If you like the idea try a matt black background sheet. You might be able to get one stuck on the back. If not no biggie it looks great as is


----------



## xriddler (Feb 16, 2012)

My assassin snail wandering around. I cant find the bigger one i bought. i havent seen the big one in a few days i hope its not dead.

second pic is my cherry shrimps i bought today i went and took picture of the one that coloured up the most. the others are still pretty small and most of them are pretty pale looking still. most are 1/8-1/4 inches too, hope my fishes leave them alone as there aren't that many hiding spots yet.



kamal said:


> If you like the idea try a matt black background sheet. You might be able to get one stuck on the back. If not no biggie it looks great as is


Thank you kamal, where would it be possible to find the black backgrounds? is taping in down required?


----------



## kamal (Apr 21, 2009)

you can use anything you like.

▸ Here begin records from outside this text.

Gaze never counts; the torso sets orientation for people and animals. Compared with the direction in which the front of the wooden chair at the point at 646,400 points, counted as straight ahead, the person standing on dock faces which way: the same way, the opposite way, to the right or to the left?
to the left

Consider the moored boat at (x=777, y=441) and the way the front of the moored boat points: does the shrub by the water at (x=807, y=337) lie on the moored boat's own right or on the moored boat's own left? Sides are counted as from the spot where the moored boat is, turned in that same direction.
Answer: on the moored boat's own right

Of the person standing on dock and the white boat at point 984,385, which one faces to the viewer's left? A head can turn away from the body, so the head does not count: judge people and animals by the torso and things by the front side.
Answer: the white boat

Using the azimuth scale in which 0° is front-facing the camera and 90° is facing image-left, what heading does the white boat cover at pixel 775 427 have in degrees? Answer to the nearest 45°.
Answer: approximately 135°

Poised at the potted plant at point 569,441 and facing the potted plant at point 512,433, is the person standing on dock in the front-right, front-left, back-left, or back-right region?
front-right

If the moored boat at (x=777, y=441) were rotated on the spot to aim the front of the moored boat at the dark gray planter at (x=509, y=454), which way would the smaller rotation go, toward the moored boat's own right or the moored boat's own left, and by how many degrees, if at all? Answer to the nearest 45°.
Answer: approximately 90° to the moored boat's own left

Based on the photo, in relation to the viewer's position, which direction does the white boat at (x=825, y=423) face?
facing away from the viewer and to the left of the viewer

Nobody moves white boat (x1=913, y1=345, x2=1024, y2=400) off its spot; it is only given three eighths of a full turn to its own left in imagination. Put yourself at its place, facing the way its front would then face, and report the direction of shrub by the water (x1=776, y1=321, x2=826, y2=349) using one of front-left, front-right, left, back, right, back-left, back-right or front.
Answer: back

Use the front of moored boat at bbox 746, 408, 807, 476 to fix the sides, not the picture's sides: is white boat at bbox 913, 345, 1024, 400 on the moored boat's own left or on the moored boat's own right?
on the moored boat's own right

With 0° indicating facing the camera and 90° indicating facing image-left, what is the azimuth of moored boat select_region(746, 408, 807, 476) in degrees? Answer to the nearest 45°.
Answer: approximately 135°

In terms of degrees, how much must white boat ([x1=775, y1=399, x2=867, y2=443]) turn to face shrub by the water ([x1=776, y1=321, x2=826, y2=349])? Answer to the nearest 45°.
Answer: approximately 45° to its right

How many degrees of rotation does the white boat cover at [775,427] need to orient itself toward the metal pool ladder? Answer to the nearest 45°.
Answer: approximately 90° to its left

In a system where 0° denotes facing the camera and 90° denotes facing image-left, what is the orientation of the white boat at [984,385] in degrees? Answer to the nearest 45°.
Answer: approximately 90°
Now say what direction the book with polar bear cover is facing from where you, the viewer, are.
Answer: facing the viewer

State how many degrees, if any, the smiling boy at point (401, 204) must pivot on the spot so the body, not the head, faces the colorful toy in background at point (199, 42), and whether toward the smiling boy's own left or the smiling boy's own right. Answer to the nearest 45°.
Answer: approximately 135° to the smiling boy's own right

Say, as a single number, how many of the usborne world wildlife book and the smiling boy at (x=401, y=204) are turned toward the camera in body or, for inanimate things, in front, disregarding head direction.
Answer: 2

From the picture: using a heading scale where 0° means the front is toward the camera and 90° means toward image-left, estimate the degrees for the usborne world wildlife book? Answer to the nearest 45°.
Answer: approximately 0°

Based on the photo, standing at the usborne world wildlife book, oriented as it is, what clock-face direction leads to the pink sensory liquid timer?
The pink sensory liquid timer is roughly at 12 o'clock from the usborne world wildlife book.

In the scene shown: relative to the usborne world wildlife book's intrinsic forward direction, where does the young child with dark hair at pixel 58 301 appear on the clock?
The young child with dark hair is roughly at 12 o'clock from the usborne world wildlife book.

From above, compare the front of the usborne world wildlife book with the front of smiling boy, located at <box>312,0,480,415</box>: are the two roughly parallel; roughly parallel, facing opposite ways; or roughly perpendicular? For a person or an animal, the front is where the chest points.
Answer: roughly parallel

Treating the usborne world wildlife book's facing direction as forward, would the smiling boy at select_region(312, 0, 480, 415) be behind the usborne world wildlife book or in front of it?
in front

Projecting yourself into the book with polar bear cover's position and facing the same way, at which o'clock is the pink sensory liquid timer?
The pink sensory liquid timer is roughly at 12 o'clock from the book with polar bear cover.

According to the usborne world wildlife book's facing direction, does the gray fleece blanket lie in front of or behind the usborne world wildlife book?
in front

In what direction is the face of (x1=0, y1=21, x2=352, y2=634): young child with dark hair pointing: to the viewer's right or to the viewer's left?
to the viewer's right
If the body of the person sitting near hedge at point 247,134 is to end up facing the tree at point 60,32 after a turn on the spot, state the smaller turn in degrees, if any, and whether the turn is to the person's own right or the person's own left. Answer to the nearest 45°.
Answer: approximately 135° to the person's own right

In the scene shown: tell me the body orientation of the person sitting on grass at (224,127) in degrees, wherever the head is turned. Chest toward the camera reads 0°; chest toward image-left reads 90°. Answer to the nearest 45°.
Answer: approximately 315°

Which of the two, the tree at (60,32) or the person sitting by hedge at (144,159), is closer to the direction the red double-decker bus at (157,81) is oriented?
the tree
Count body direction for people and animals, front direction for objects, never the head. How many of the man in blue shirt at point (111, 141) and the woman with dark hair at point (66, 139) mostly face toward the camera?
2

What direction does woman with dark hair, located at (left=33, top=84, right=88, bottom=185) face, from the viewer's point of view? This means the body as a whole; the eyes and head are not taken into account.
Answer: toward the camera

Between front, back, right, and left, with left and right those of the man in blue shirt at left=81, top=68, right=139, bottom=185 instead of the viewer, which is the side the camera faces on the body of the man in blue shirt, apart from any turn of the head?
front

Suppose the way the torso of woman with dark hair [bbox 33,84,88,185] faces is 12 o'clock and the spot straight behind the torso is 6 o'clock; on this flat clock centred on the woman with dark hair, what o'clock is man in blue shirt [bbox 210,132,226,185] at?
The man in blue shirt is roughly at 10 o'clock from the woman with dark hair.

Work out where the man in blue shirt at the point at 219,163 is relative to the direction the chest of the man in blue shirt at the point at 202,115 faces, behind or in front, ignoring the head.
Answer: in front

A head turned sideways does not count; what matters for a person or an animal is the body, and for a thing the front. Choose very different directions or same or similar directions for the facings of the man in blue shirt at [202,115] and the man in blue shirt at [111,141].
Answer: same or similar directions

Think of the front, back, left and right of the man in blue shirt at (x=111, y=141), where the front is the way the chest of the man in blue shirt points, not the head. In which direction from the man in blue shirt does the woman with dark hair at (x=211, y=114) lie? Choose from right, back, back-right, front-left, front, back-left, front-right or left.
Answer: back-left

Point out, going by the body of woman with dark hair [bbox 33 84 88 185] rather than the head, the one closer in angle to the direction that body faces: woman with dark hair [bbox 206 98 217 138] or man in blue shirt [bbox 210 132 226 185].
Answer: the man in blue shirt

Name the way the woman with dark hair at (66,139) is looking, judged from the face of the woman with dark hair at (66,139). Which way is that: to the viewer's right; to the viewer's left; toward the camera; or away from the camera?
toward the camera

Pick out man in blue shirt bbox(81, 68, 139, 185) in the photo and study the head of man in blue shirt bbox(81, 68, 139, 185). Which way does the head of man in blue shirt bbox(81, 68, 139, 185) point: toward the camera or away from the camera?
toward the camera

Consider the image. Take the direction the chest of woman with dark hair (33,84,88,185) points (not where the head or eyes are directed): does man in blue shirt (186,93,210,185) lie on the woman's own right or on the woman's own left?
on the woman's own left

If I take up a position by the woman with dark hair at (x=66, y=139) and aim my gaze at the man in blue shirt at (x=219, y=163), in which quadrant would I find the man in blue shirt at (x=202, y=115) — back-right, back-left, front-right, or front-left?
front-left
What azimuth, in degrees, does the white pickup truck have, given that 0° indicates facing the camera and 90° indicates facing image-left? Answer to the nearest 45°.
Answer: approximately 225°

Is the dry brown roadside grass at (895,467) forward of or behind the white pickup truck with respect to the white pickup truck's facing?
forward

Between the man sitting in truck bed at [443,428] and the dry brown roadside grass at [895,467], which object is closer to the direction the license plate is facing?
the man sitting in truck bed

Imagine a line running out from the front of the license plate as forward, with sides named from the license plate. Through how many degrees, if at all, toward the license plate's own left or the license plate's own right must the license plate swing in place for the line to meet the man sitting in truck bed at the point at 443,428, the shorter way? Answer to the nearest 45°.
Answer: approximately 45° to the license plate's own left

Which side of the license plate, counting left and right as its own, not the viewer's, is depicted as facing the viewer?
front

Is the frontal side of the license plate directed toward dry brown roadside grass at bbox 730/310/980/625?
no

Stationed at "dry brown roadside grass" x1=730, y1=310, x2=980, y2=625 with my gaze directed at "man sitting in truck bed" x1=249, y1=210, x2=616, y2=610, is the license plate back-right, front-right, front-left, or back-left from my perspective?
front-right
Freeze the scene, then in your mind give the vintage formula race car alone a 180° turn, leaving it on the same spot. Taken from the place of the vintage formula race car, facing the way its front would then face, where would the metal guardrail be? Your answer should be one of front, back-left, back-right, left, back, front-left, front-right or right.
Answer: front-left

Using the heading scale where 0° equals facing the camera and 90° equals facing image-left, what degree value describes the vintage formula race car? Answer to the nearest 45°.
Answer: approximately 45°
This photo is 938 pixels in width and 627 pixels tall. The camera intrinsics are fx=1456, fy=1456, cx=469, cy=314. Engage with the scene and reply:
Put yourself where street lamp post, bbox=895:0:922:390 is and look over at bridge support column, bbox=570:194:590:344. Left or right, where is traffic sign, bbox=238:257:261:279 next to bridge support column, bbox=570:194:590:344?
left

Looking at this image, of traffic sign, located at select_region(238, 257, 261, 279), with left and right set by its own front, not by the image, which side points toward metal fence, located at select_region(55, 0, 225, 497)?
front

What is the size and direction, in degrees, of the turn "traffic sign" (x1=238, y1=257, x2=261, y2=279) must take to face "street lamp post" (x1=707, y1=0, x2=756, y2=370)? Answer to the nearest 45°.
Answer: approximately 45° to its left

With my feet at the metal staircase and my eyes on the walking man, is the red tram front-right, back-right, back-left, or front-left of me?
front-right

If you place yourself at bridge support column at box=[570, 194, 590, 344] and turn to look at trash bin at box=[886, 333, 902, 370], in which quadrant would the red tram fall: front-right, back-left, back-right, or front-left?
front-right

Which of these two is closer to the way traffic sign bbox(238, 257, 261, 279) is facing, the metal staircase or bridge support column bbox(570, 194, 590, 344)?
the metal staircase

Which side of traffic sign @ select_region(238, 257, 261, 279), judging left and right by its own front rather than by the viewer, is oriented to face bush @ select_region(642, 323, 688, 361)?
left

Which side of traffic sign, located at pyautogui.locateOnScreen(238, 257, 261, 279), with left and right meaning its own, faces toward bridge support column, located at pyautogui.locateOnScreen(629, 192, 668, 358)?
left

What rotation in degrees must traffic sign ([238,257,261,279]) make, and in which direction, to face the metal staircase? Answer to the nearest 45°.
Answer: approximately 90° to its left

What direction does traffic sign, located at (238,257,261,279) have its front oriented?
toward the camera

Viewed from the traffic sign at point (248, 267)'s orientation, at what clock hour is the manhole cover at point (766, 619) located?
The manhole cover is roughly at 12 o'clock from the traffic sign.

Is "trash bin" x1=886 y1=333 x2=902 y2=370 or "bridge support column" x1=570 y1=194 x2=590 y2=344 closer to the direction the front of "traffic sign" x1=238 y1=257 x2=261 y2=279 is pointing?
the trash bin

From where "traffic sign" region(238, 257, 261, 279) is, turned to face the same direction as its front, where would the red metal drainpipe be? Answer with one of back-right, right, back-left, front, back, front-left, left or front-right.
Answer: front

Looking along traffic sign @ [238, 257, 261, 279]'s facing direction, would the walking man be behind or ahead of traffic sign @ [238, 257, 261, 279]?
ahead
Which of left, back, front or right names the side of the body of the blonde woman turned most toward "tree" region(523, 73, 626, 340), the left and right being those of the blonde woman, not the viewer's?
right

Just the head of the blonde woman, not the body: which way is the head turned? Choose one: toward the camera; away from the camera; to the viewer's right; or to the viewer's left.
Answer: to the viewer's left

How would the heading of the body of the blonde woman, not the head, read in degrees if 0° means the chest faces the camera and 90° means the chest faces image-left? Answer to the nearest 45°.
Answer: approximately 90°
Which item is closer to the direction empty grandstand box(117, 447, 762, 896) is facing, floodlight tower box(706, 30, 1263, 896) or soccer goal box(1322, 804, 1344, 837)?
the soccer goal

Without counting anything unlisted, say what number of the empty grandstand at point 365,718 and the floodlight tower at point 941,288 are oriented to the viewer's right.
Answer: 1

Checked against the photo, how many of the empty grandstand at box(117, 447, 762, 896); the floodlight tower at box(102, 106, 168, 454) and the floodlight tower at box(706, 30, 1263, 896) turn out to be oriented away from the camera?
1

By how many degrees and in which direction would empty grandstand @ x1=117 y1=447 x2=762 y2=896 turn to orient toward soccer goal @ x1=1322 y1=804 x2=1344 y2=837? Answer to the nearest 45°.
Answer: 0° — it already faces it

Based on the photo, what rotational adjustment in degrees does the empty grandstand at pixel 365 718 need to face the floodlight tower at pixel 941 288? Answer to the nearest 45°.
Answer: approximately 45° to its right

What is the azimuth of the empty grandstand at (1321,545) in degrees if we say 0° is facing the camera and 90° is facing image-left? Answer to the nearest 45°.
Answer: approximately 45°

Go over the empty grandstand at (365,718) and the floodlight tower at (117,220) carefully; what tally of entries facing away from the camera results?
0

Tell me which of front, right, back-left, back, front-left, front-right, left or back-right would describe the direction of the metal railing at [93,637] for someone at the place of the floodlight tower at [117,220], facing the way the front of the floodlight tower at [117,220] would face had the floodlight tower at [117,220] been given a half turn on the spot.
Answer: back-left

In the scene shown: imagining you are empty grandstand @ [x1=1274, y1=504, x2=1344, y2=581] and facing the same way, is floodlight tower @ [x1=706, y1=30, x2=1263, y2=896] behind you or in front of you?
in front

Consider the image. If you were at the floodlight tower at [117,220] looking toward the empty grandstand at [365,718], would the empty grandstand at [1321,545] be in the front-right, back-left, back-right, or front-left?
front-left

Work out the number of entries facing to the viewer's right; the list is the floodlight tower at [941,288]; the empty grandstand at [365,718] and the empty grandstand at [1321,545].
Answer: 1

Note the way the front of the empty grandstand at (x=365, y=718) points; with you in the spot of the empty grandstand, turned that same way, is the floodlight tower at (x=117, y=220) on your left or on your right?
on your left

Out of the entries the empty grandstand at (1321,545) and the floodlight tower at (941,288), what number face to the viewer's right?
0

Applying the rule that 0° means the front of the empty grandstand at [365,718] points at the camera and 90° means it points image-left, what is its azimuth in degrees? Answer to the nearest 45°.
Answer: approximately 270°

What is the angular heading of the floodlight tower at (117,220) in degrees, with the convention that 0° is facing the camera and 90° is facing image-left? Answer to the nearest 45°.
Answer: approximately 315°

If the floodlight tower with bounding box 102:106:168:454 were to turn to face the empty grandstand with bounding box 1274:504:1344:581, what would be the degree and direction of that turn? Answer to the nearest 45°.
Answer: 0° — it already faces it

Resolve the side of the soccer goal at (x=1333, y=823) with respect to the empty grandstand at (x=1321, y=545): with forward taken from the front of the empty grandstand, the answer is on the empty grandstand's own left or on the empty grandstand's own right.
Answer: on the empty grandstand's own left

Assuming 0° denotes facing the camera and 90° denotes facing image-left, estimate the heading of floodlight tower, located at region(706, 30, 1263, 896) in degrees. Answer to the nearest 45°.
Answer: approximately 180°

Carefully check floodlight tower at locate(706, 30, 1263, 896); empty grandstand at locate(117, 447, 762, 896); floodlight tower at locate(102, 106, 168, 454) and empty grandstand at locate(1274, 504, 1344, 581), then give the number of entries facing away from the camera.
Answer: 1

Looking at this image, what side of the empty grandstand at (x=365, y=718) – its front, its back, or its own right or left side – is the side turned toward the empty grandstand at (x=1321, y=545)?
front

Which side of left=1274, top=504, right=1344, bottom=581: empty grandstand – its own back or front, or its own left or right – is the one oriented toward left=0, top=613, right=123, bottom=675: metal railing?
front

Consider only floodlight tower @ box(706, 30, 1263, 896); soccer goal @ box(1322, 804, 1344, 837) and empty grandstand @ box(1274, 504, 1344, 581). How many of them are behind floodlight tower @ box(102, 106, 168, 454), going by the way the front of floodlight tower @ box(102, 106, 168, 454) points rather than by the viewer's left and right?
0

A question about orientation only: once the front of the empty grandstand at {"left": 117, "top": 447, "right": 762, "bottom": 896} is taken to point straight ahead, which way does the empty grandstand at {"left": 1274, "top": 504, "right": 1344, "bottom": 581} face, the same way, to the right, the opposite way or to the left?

In an old tank I had i literally used arts and craft paper from the dollar store. But this if wet would look crappy quickly. Thus many people use the glossy stuff like you find at the local pet store. I would go to a craft store or see if the dollar store does something similar for cheaper  Yes you would tape it down. Worth spending $5 to see if it looks better worst case you toss the idea


----------



## xriddler (Feb 16, 2012)

not much to update just another FTS for funzies

blyxa not doing so well though either because of the excess of frog bits (thank god most of it is gone) or my excel dosing is hurting them. though i see some melting for my vals from i guess the excel too they are still propagating which is totally awesome. I cut alot of the propagated vals out for some reason they are propagating above substrate and probably because it was my first time planting i did not push them into the substrate as i should but left them just a little bit below a quarter inch of gravel. i dose only 2ml of excel daily instead of the 5ml recommended dose to not harm my vals.


----------



## xriddler (Feb 16, 2012)

Just a little update added a pair of Featherfin rainbows from the Big als sale along with two amano's i think. Vals have taken over my tank but they are one of my favourite plants for some odd reason. Its impossible to take pictures of the fauna with a cam phone  i need to save up for a dslr 

Recently after i stopped dosing excel i have been getting Black Hair Algae over my driftwood. I decided not to spot treat with anything as all my shrimps congregate there and im afraid it would affect them negatively especially the shrimplets that like to hide in the nooks and crannies of the driftwoods


----------



## solarz (Aug 31, 2010)

Very nice, clean look! Love it!


----------



## 10G (Sep 15, 2013)

very clean setup bro. fresh


----------